### What needs to be done:
Look through the records below for the line with "Menyoal perselisihan satu". Return that line and each one after it up to and including the line with "para pelaku dalam", exactly.

### Supplied material:
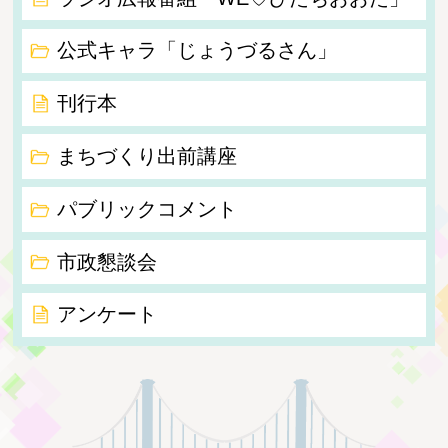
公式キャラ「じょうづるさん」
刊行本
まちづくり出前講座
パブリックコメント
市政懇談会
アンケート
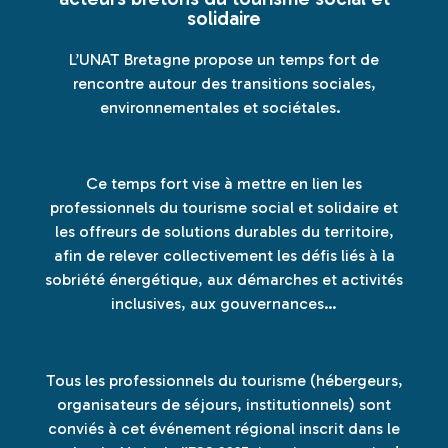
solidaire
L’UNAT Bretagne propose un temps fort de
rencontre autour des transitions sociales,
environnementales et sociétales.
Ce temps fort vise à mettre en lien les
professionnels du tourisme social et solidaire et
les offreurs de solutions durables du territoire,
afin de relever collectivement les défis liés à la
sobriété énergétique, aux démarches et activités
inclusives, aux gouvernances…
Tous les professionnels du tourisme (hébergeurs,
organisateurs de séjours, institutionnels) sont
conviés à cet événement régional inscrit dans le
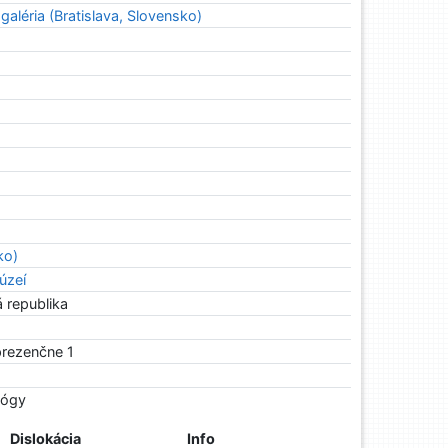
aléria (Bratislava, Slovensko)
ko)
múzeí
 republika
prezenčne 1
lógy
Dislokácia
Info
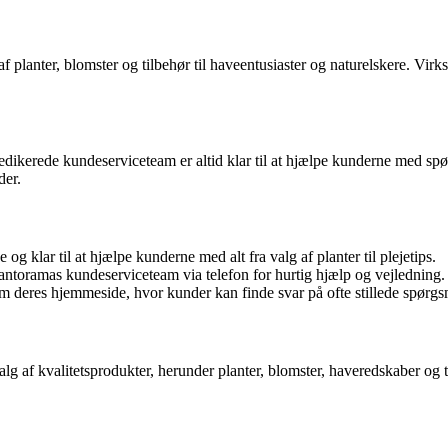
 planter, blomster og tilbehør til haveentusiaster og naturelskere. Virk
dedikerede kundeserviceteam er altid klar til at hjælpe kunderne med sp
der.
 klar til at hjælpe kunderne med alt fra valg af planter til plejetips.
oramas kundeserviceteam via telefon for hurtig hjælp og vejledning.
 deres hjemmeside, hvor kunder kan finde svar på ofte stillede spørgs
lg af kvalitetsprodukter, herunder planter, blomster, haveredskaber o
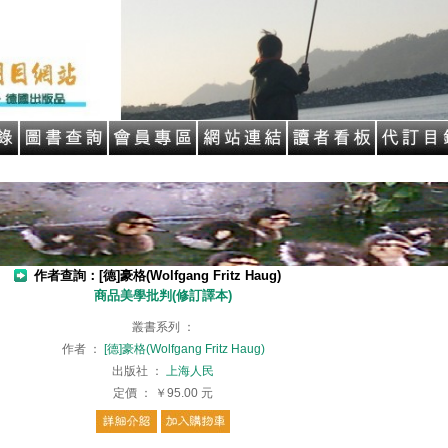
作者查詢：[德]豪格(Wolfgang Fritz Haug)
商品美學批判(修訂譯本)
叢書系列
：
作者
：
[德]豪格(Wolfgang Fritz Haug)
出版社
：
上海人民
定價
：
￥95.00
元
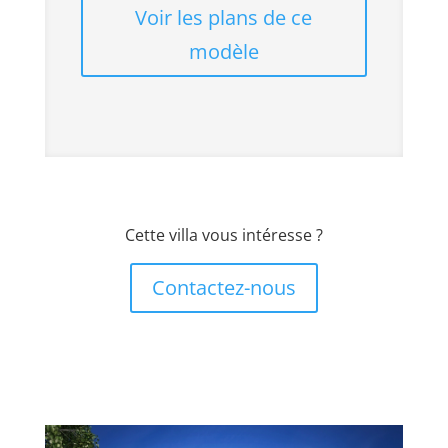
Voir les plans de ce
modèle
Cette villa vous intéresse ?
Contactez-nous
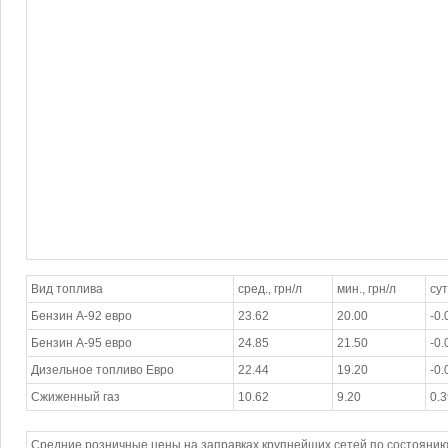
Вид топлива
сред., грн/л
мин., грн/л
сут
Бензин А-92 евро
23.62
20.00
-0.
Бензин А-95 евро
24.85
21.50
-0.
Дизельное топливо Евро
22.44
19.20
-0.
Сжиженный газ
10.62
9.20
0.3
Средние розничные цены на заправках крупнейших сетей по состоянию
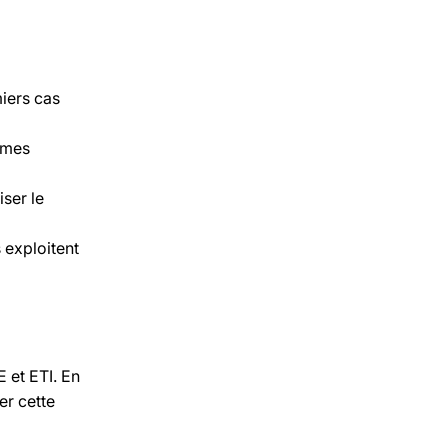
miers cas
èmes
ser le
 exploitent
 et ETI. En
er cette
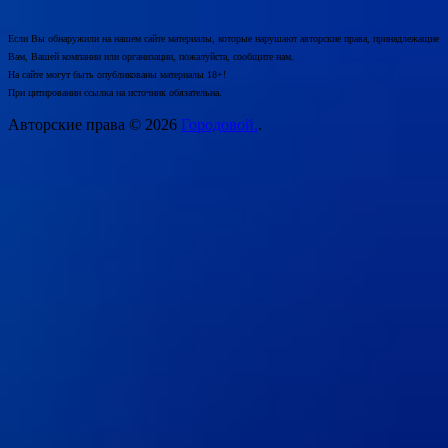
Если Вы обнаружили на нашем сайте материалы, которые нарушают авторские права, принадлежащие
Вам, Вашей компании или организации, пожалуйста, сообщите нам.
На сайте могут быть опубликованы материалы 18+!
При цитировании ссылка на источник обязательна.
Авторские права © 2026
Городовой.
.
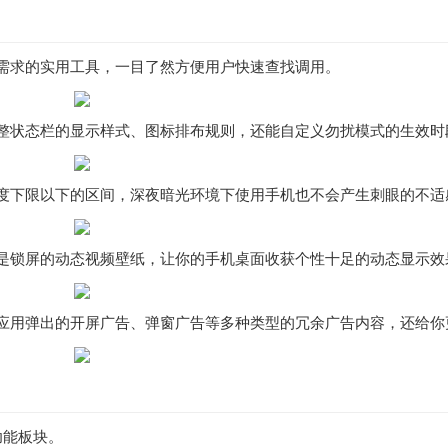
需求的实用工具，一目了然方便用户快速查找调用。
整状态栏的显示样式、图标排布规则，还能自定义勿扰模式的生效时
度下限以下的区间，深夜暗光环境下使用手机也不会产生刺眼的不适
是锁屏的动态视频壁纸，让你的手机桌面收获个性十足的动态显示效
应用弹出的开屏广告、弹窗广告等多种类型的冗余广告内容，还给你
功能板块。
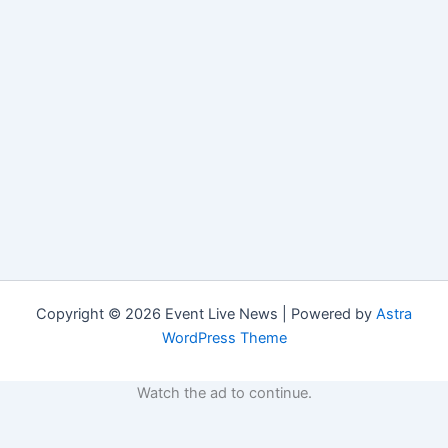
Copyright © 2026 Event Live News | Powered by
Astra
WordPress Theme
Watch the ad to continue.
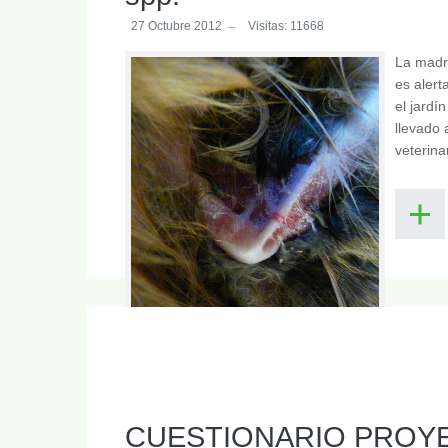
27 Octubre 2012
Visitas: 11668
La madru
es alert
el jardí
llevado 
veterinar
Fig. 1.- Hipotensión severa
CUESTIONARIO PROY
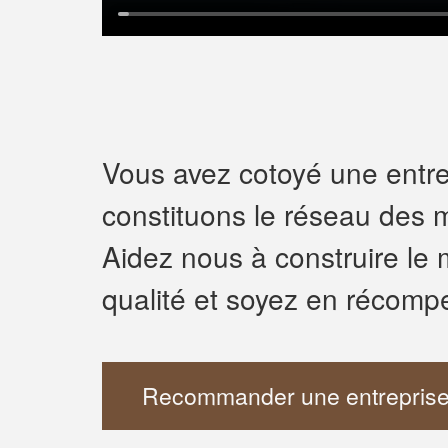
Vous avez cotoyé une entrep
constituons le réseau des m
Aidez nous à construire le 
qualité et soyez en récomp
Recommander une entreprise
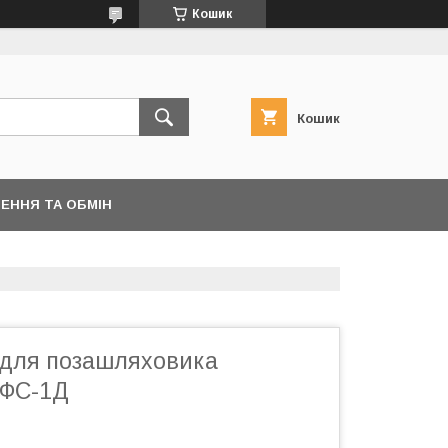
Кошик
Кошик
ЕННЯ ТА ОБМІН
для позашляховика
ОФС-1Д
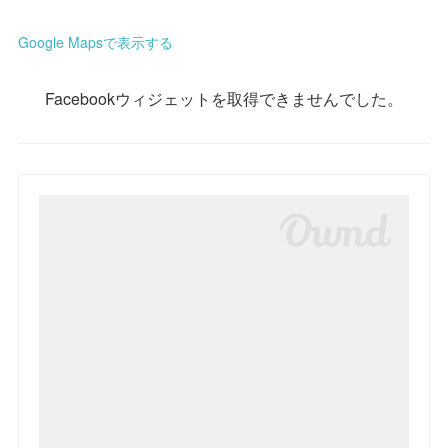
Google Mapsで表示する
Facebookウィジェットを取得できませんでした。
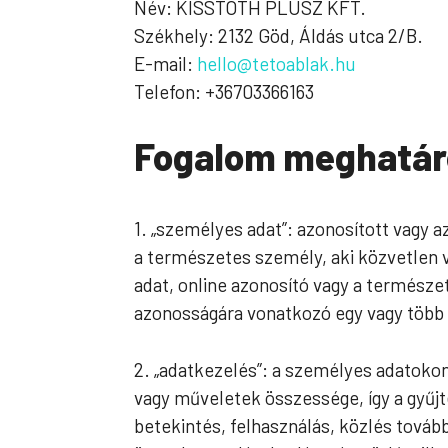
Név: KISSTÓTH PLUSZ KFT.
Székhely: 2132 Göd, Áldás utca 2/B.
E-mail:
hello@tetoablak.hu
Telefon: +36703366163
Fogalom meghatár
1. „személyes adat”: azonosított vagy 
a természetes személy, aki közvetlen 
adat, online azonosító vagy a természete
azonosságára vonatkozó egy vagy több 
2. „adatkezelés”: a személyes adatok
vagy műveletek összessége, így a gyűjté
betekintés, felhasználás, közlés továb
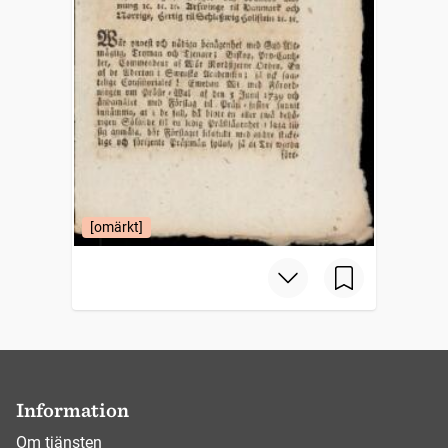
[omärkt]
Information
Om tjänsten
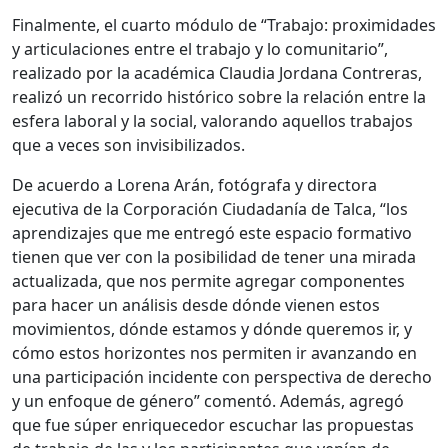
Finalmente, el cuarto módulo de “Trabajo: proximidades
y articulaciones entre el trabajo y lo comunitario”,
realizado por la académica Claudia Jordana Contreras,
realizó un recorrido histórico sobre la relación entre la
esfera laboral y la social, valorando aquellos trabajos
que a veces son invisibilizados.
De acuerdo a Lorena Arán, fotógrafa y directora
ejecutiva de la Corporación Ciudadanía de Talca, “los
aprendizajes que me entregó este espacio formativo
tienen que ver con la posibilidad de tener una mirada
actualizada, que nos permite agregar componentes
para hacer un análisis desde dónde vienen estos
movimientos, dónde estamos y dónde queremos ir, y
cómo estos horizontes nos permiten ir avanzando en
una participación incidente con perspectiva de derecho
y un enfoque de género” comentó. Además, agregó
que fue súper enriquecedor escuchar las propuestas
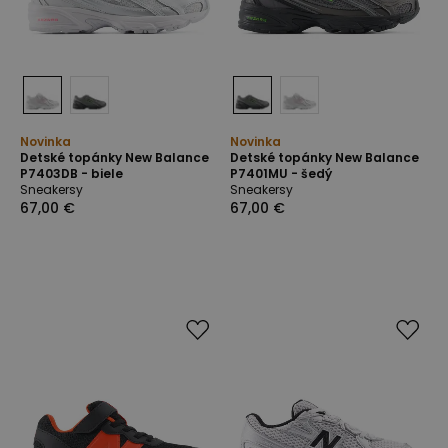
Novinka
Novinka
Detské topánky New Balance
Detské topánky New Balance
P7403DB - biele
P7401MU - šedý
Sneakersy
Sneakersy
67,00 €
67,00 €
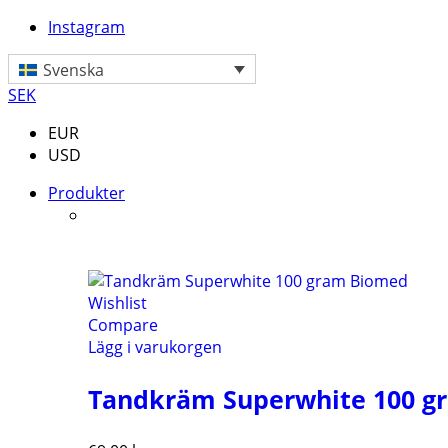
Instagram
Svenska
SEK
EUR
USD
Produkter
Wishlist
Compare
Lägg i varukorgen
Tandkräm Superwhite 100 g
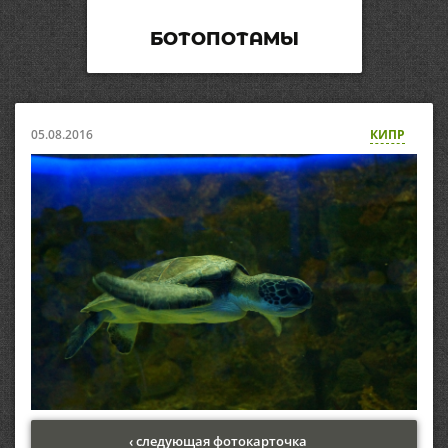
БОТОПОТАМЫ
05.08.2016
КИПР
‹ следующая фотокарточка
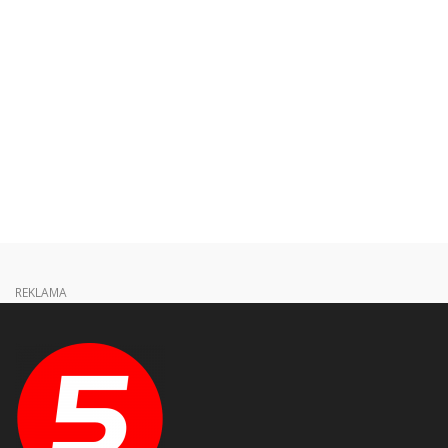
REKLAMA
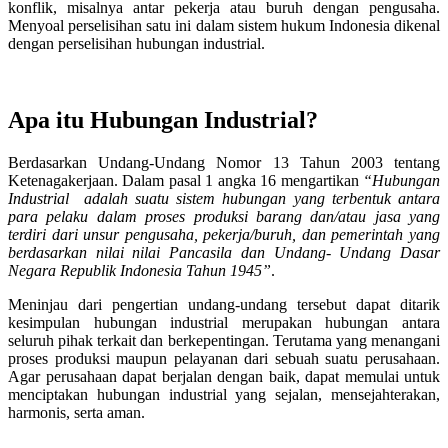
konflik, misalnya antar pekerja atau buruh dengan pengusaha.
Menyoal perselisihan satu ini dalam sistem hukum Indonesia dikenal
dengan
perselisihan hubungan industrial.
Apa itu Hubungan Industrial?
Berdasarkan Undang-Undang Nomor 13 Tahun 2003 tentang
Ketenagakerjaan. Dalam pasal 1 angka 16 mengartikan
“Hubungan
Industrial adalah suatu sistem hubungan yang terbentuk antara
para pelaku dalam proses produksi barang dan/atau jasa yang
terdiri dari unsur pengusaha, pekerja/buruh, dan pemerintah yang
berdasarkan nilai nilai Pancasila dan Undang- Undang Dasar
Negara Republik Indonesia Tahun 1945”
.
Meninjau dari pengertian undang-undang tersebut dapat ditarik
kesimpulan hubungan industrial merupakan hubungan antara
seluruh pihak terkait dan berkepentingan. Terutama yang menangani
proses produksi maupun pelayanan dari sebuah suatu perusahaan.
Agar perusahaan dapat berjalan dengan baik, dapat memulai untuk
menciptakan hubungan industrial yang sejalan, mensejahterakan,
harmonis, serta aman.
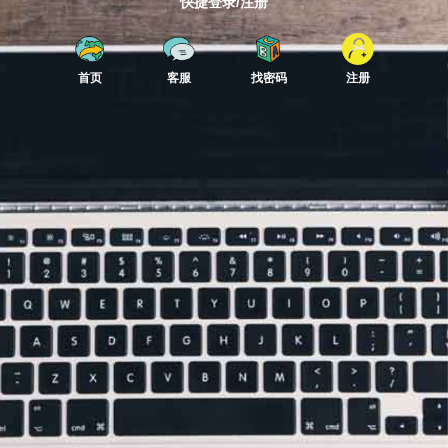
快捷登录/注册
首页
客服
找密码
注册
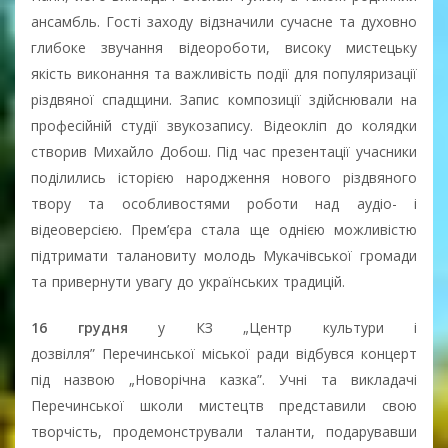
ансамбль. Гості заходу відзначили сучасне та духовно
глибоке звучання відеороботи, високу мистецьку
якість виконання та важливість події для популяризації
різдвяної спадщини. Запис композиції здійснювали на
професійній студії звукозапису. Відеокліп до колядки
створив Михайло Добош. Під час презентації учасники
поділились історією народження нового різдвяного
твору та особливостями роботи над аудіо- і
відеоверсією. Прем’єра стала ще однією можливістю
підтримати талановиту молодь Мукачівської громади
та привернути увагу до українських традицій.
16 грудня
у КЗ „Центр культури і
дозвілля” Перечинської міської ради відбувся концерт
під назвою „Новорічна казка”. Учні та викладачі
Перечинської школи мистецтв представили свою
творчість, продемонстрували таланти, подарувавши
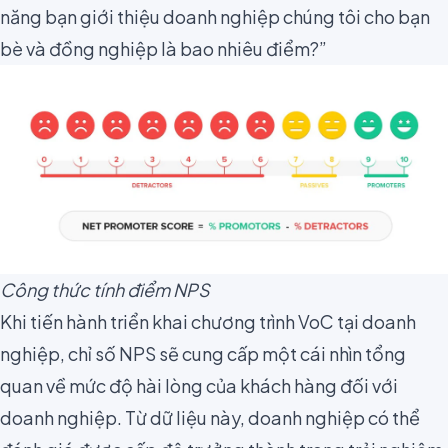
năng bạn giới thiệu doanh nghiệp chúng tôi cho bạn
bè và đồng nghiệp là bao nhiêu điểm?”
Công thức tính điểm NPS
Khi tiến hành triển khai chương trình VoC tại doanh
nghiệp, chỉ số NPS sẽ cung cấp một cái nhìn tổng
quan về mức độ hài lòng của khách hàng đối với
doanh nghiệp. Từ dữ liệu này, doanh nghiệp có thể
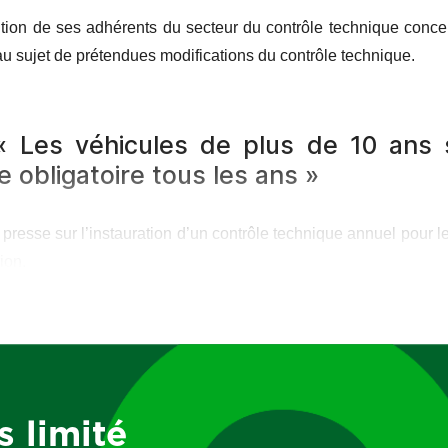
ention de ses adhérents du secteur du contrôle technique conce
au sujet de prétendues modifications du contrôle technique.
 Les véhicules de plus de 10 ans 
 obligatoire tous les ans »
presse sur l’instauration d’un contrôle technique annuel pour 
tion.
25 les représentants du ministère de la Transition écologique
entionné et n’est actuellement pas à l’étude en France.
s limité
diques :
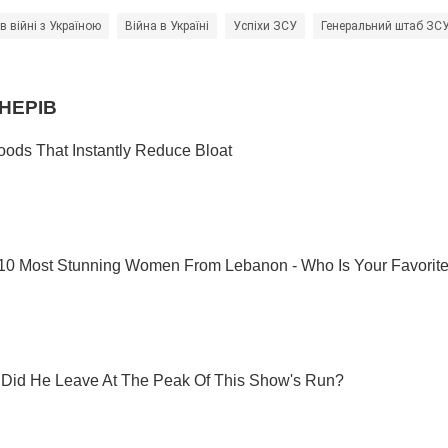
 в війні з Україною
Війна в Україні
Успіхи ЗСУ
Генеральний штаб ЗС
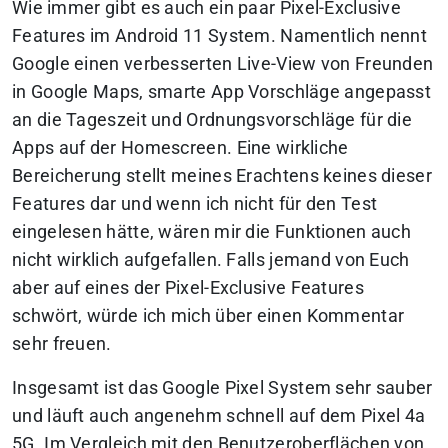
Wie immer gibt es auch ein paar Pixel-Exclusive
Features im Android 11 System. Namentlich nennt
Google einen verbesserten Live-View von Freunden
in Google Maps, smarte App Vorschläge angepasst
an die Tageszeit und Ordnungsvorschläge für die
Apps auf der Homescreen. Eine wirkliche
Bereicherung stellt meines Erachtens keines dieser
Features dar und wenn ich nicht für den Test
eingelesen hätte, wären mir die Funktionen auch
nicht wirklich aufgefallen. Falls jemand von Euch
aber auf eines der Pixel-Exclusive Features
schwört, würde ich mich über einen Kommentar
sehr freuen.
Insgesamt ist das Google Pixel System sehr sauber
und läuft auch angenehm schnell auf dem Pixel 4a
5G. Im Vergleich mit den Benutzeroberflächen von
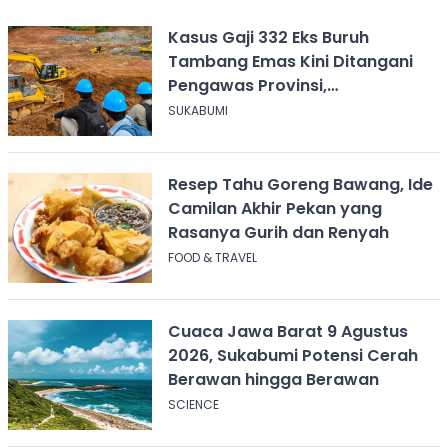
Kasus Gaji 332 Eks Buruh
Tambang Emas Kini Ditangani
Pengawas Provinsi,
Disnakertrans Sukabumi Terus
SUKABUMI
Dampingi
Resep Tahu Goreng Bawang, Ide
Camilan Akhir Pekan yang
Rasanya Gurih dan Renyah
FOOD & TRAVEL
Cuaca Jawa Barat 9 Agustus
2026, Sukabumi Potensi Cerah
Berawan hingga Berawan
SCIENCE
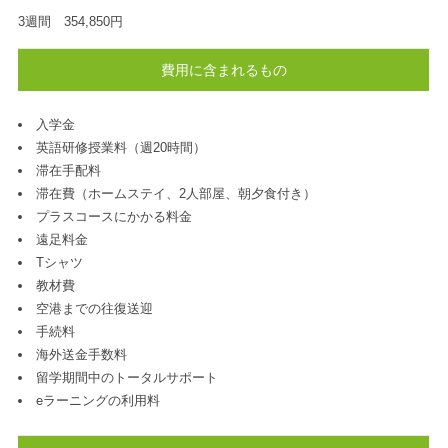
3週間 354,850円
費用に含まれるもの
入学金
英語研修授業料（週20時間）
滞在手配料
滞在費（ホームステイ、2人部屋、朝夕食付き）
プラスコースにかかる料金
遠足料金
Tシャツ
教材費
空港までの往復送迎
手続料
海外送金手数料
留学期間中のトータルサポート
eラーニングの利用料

### Written answer:
Menyoal perselisihan satu ini dalam sistem hukum Indonesia dikenal
dengan
perselisihan hubungan industrial.
Apa itu Hubungan Industrial?
Berdasarkan Undang-Undang Nomor 13 Tahun 2003 tentang
Ketenagakerjaan. Dalam pasal 1 angka 16 mengartikan
“Hubungan
Industrial adalah suatu sistem hubungan yang terbentuk antara
para pelaku dalam proses produksi barang dan/atau jasa yang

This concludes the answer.